Department of Neurology, Ruprecht-Karls-University Heidelberg, Im Neuenheimer Feld 400, 69120 Heidelberg, Germany. roland_veltkamp@med.uni-heidelberg.de

BACKGROUND AND PURPOSE: The timing and mechanisms of protection by hyperbaric oxygen (HBO) in cerebral ischemia have only been partially elucidated. We monitored the early in vivo effects of HBO after 2 h transient focal ischemia using repetitive MRI. METHODS: Wistar rats underwent filament occlusion of the middle cerebral artery (MCAO). 40 min after MCAO, rats were placed in a HBO chamber and breathed either 100% O(2) at 3.0 atmospheres absolute (ata; n = 24) or at 1.0 ata (control; n = 24) for 1 h. Diffusion, perfusion and T2-weighted MR-images were obtained after 15 min and 3, 6 and 24 h of reperfusion. In 6 axial MR slices, volume of abnormal diffusion and T2w signals were measured in the ischemic hemisphere. Furthermore, hemispheric mean apparent diffusion coefficient- (ADC) and T2 values were calculated for statistical analysis.

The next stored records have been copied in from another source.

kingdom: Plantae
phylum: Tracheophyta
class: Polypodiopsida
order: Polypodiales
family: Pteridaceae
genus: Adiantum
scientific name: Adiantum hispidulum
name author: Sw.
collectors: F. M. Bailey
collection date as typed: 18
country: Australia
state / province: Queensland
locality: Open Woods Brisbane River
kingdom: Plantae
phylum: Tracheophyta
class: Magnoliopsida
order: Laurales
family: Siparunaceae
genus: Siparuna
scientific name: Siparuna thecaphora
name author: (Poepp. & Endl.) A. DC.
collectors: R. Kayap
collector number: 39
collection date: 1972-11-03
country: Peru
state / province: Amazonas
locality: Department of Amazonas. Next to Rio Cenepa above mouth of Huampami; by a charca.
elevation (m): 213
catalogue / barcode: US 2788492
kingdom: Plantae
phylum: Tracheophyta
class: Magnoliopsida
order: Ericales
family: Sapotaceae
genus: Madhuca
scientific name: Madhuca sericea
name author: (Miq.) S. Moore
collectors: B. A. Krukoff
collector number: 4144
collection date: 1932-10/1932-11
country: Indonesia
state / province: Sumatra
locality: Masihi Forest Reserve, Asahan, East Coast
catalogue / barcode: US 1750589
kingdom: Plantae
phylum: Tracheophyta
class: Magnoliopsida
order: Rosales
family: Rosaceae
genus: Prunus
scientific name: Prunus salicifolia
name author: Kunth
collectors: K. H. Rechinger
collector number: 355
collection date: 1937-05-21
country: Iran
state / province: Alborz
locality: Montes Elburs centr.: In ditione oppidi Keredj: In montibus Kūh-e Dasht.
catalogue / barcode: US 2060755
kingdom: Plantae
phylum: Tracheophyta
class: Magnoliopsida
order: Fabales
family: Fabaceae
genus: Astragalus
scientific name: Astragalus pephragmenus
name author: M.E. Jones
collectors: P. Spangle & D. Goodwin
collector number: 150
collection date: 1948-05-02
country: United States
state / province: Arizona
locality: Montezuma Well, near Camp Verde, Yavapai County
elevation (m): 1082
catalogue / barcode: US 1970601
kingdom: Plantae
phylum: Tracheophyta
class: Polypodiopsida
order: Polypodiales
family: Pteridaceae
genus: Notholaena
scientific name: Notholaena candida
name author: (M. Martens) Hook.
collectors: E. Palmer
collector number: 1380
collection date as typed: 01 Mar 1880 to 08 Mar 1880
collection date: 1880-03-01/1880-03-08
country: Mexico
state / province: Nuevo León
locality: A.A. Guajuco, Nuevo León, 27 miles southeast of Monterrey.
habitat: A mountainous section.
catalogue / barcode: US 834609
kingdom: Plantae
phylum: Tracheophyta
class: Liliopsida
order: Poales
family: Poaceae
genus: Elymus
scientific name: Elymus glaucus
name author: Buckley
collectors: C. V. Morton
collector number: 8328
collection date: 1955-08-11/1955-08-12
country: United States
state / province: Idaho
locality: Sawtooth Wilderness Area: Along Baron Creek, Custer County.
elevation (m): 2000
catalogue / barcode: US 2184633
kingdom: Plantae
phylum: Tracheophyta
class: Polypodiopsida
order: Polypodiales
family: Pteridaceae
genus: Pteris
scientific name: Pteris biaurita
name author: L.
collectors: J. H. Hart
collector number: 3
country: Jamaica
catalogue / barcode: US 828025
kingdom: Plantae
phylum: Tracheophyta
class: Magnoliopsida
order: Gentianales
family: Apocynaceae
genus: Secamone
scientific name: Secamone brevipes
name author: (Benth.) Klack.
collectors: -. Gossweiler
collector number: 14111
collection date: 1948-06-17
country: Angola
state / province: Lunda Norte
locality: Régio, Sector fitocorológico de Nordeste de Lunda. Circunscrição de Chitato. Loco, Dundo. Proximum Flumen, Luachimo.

RESULTS: HBO significantly reduced volume of abnormal DWI signal beginning immediately after reperfusion (control: 92 +/- 28 mm(3); HBO: 64 +/- 17) and lesion size on T2w (control: 375 +/- 91 mm(3); HBO: 225 +/- 39) after 24 h. Correspondingly, mean ADC levels were lower and T2 values higher in the ischemic hemisphere in the control group. HBO reduced histological infarct size at 24 h.

CONCLUSION: High-dose intraischemic HBO therapy has an immediate protective on the brain which is superior to normobaric oxygen.
 

Brain Res. 2005 Mar 10;1037(1-2):134-8.